Description of Historic Place
The Picnic Shelter Pavilion at Fort Beauséjour National Historic Site of Canada, is a simple, octagonal, wood structure with a hipped roof. It is designed in a traditional style and built with natural building materials. The designation is confined to the footprint of the building.
Heritage Value
The Picnic Shelter Pavilion is a Recognized Federal Heritage Building because of its historical associations, and its architectural and environmental value.
Historical Value
The Picnic Shelter Pavilion, brought to the fort in the 1920s, is associated with the National Parks Branch’s efforts to evoke a traditional image loosely tied to historical antecedents appropriate to the specific site.
Architectural Value
The Picnic Shelter Pavilion is a good example of a park support facility designed in a simple traditional style with cottage like character, as evidenced in its use of natural simple materials and details. It is a good functional design with quality craftsmanship.
Environmental Value
The Picnic Shelter Pavilion maintains an unchanged historical relationship to its site and is compatible with the picturesque character of the fort in its coastal setting. The Pavilion is familiar as part of the complex of buildings used frequently by visitors to the National Historic Site of Canada.

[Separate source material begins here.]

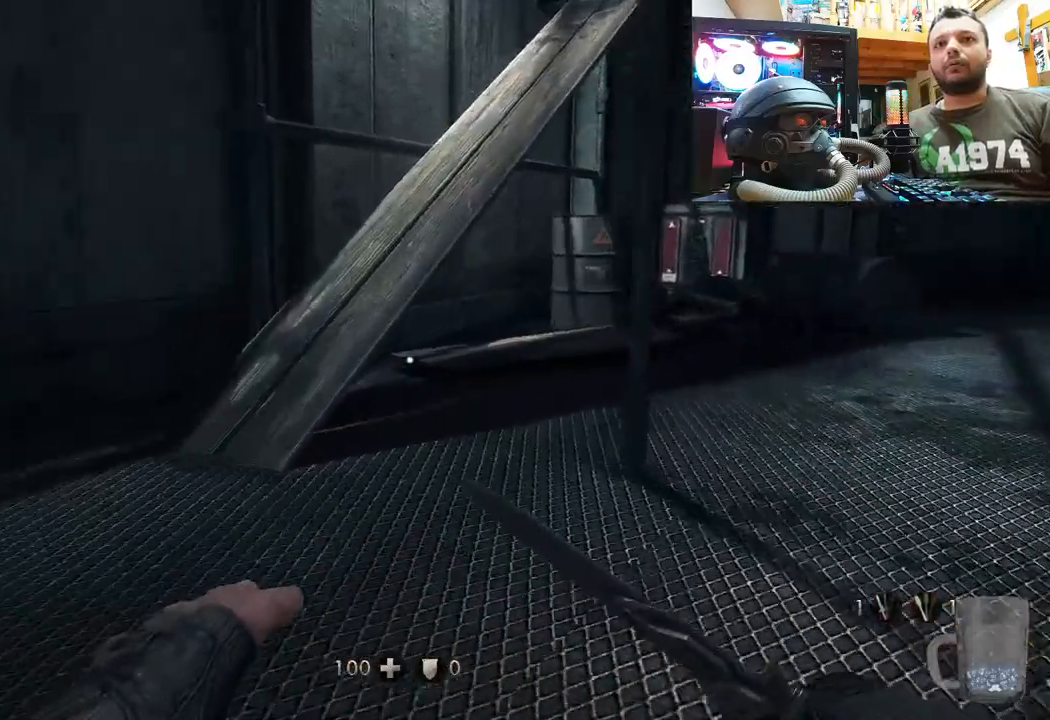
{"buttons": [], "left_stick": "up", "right_stick": "center", "events": [[200, "right_stick", "down-right"], [400, "right_stick", "center"]]}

Sources: Picnic Shelters (Lodge and Pavilion), Fort Beauséjour National Historic Site, New Brunswick, Federal Heritage Building Review Office, Notes, 96-073; Picnic Shelter, Pavilion, Fort Beauséjour – Fort Cumberland National Historic Site of Canada, New Brunswick, Heritage Character Statement, 96-073.
Character-Defining Elements
The following character-defining elements of the Picnic Shelter Pavilion should be respected.
Its traditional style with cottage-like character and quality craftsmanship, for example:
-the simple, geometric massing that consists of a one-storey, octagonal, hipped roof structure;
-the horizontal emphasis of the symmetrical facades as illustrated by the horizontally-lain wood siding and the ribbons of windows;
-the simple materials and details such as, the wide window and door trim, and wood fascia and soffit; and,
-the large interior volume of space.
The manner in which the building maintains an unchanged relationship to its site, its compatibility with the picturesque character of the fort and its setting, and also its familiarity as a landmark, as evidenced by:
-its ongoing relationship to its simple turf-grassed site nestled into the rolling terrain along the coast;
-its physical compatibility with other support facilities which together create a picturesque group adjaced to the ruins in the national historic site of Canada; and
-the building’s use as a support facility frequented by visitors to the national historic site of Canada.